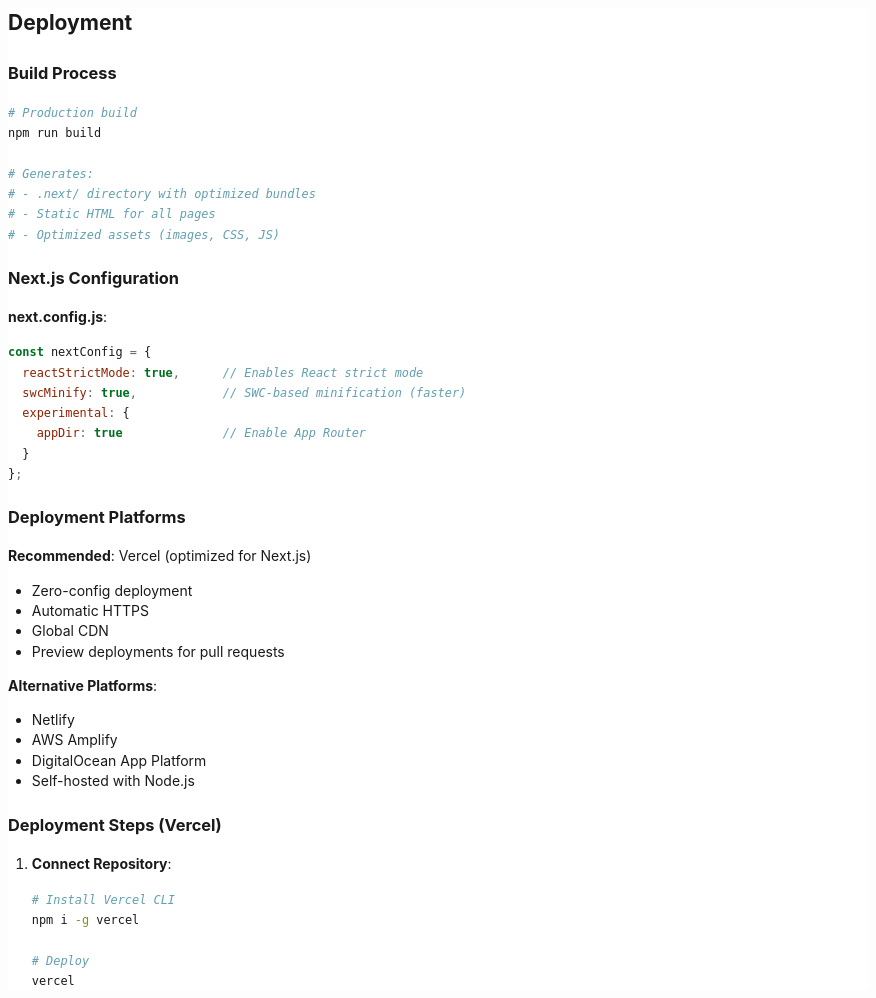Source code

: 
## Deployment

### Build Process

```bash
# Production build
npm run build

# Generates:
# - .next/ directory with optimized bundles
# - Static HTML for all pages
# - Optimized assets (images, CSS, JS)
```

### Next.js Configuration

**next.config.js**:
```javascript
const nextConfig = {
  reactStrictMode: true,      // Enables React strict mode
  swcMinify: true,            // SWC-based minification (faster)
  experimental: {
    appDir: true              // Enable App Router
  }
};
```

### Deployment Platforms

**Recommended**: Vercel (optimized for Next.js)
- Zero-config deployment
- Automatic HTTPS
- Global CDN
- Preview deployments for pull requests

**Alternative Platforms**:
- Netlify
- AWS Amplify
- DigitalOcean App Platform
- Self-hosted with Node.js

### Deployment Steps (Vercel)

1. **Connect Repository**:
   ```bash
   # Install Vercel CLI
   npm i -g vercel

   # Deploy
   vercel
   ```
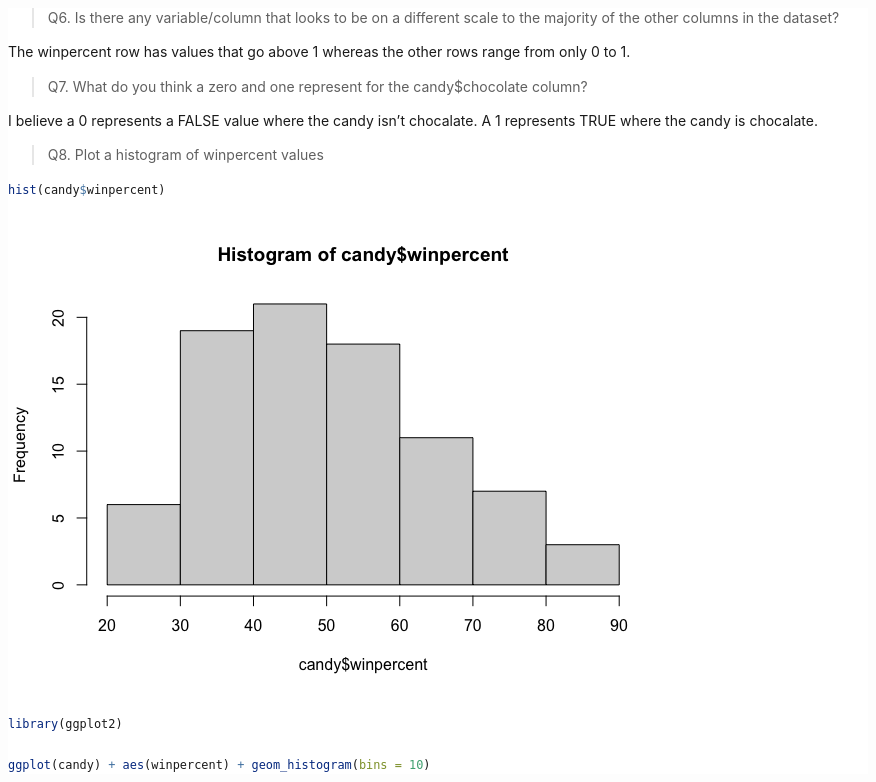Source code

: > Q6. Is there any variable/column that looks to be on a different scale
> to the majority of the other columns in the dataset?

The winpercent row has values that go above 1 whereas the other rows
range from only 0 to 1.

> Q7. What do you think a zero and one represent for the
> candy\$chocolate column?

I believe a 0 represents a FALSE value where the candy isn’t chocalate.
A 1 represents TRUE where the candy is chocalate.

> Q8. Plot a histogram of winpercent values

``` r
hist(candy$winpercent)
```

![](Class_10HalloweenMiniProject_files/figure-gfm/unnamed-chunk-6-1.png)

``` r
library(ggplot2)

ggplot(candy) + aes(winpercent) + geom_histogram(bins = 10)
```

:::::

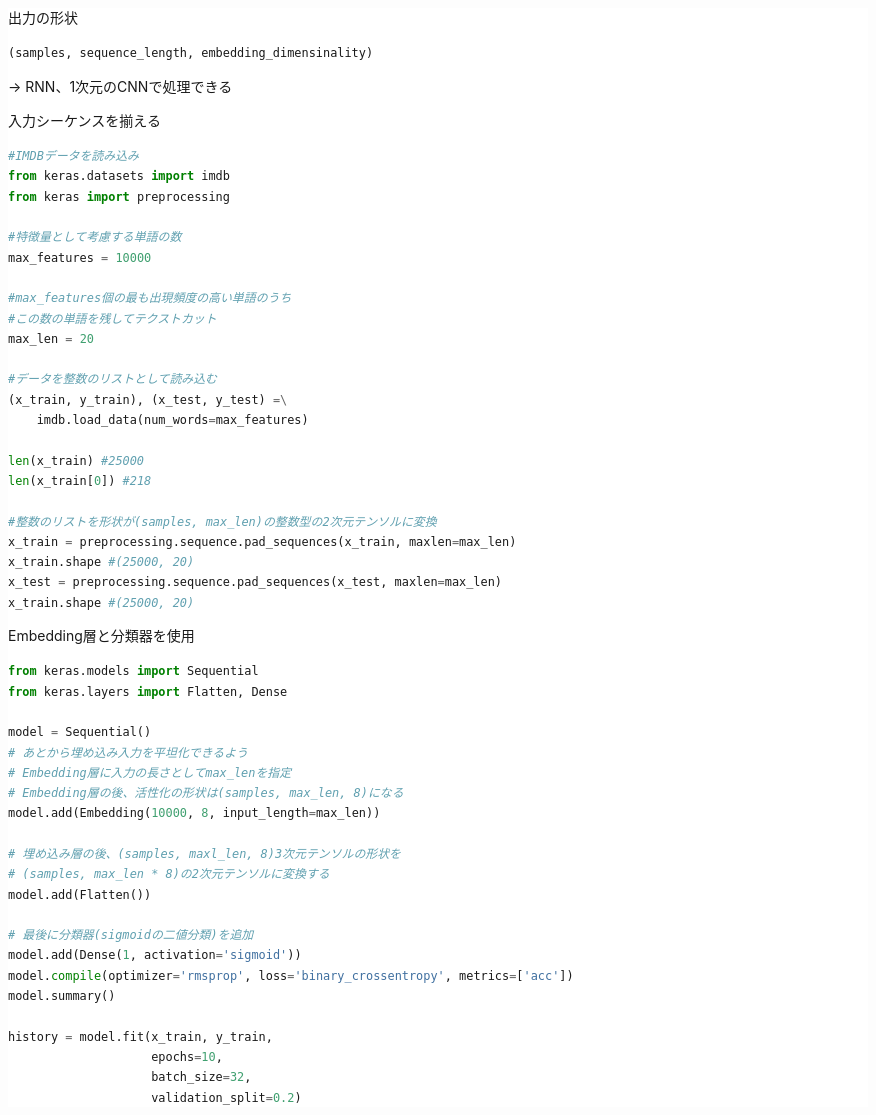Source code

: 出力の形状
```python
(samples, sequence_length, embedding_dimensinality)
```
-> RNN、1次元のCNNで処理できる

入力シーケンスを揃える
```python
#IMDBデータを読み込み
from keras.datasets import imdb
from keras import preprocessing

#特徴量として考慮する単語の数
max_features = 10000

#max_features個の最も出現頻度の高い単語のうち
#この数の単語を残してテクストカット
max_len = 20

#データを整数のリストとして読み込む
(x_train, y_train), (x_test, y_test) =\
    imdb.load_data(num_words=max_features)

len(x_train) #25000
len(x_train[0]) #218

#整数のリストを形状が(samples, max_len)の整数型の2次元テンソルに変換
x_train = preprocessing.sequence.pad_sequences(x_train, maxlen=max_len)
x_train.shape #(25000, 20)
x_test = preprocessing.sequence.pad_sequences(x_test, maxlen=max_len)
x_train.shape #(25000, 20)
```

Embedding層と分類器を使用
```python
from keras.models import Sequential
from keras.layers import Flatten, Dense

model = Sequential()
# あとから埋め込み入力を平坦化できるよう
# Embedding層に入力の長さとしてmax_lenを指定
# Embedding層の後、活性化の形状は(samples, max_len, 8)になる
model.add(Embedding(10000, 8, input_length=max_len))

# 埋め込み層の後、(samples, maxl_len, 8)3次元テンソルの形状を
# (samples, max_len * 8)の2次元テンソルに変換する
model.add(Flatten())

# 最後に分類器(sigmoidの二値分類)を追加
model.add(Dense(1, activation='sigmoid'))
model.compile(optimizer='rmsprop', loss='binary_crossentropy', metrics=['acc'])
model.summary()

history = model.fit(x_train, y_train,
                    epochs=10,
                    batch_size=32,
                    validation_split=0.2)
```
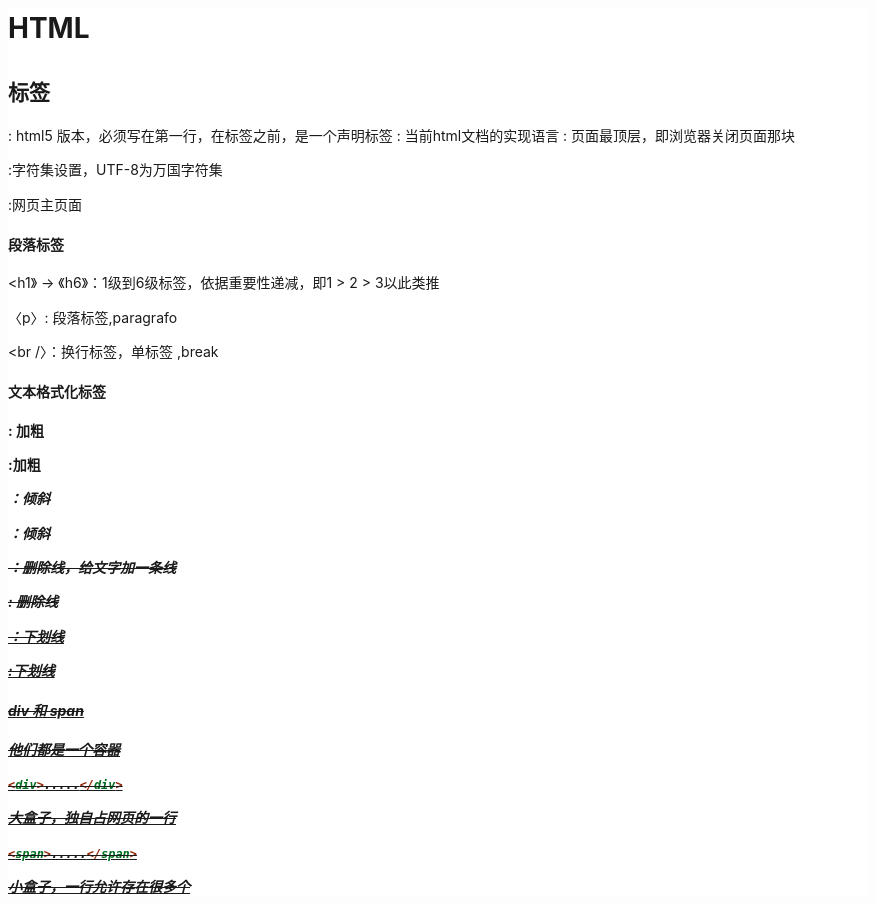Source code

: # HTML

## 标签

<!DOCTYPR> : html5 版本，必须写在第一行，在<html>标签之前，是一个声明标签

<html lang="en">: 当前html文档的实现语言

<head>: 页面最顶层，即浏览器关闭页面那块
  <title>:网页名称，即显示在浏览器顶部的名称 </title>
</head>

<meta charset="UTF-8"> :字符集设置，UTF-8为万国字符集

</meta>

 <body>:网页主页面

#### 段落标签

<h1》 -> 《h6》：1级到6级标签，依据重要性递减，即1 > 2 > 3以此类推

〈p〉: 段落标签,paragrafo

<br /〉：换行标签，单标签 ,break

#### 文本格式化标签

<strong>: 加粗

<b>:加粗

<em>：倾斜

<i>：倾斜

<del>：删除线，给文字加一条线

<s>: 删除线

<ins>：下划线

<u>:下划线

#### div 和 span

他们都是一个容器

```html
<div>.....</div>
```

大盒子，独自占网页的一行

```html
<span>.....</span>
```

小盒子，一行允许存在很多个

:::::

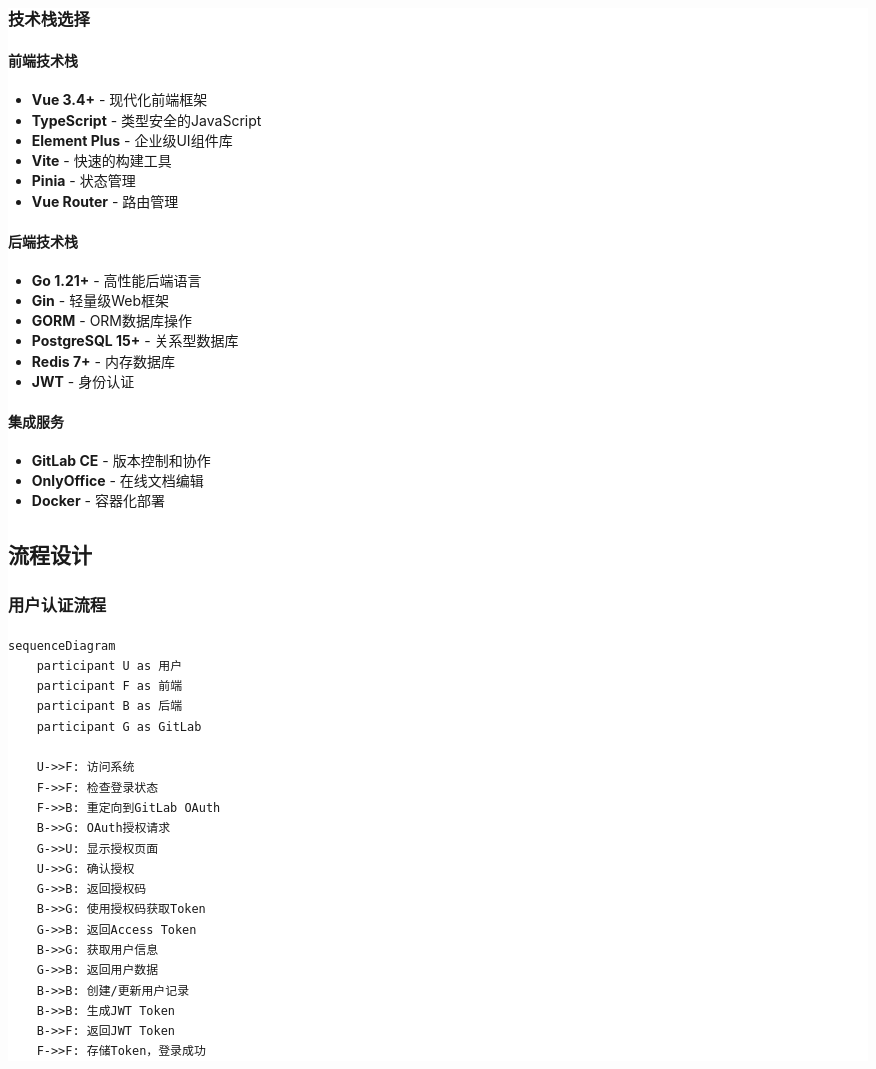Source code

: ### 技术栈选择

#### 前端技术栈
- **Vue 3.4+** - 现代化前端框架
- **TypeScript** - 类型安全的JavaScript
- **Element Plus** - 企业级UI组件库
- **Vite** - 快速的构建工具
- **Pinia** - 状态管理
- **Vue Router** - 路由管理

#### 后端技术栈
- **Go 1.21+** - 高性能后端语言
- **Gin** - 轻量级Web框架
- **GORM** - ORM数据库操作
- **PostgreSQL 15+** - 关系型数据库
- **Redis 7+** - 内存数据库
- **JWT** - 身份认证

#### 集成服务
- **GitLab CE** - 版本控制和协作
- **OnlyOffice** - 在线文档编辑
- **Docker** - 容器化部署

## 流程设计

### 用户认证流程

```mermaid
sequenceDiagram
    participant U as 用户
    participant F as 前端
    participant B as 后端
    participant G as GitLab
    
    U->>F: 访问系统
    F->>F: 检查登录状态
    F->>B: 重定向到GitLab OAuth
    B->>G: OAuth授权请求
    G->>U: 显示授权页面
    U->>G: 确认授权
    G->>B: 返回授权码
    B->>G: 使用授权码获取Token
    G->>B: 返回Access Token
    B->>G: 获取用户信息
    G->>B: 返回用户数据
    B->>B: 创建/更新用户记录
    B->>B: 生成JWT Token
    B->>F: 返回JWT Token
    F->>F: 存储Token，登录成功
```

:::::

Look over the listing and return each line that holds "meta".

--- Output below ---
<meta charset="UTF-8"> :字符集设置，UTF-8为万国字符集
</meta>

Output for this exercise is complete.